CI stages are getting queued in Prod2

Incident Report for Harness

Postmortem

Summary:

Customers have reported experiencing longer queue times for their Continuous Integration (CI) stages when using Harness Cloud infrastructure. Although the queue limits were not reached, builds remained queued, leading to extended waiting periods as they awaited progression.

Timeline:

Time (UTC)	Event
March 4, 2025, 10:16 PM	Customer reported Queued builds
March 4, 2025, 11:06 PM	Increased the limits for customers to unblock
March 5, 2025, 2:00 AM	Reverted application which was suspected to have caused the issue
March 5, 2025, 7:30 AM	We continued to investigate the issue as we were still seeing some missed cleanups and we also performed cleanup of stale metadata captured to prevent from further queuing
March 5, 2025, 4:50 PM	We saw a spike in resources consumed by our apps as the peak load approached which was mitigated by increasing the resources and stabilized the app.
March 5, 2025, 7:40 PM	Issue was narrowed down to the Jackson library upgrade and we started the rollback test on lower environment.
March 5, 2025, 9:54 PM	We now rolled back to the previous version of the application and continued to monitor. During this time we noticed increased resource consumption on our Mongo instance, which further caused the stability issue and stuck ci stages.
March 5, 2025, 11:18 PM	We decided to roll forward the release and undo the revert. Post which the system stabilized.
March 6, 2025, 3:26 PM	We worked on the forward fix post the stabilization and released it to production.

Resolution:

We immediately increased the queue sizes for impacted customers to enable their build stages to progress. Subsequently we fixed the library issue and rolled out newer release. We are improving our alerting and automation to proactively determine any potential issue with resource cleanup at scale.

RCA:

A recent Jackson library upgrade slowed down the CI manager's cleanup thread, causing back pressure on the system during peak periods.
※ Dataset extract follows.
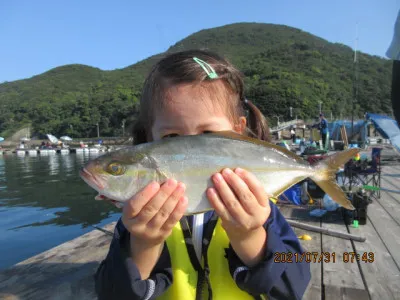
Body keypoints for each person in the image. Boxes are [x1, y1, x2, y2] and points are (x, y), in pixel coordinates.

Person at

With the Jackson library upgrade from 2.15.2 to 2.17.2, the ObjectMapper implementation changed to use a ReentrantLock object. During persistence, Spring recursively reads instance objects and serializes them via reflection. However, Java restricts access to ReentrantLock fields via reflection, causing serialization exceptions.

As a side effect of Jackson library upgrade, the load on one of our services increased significantly causing restart of the pods which lead to stuck executions of few CI stages.

The above led to pipelines entering a queued state and, due to resource constraints, some pipelines failing to execute.

Actions Items:

Improve the monitoring and alerting for resource cleanup
Implement a cross-team process for validating the library upgrades

Posted Mar 11, 2025 - 12:44 PDT

Resolved

This incident has been resolved.

Posted Mar 04, 2025 - 19:23 PST

Monitoring

A fix has been implemented and we are monitoring the results.

Posted Mar 04, 2025 - 16:55 PST

Identified

The issue has been identified and a fix is being implemented.

Posted Mar 04, 2025 - 16:00 PST

Investigating

We are currently investigating this issue.

Posted Mar 04, 2025 - 15:50 PST

This incident affected: Prod 2 (Continuous Integration Enterprise(CIE) - Linux Cloud Builds).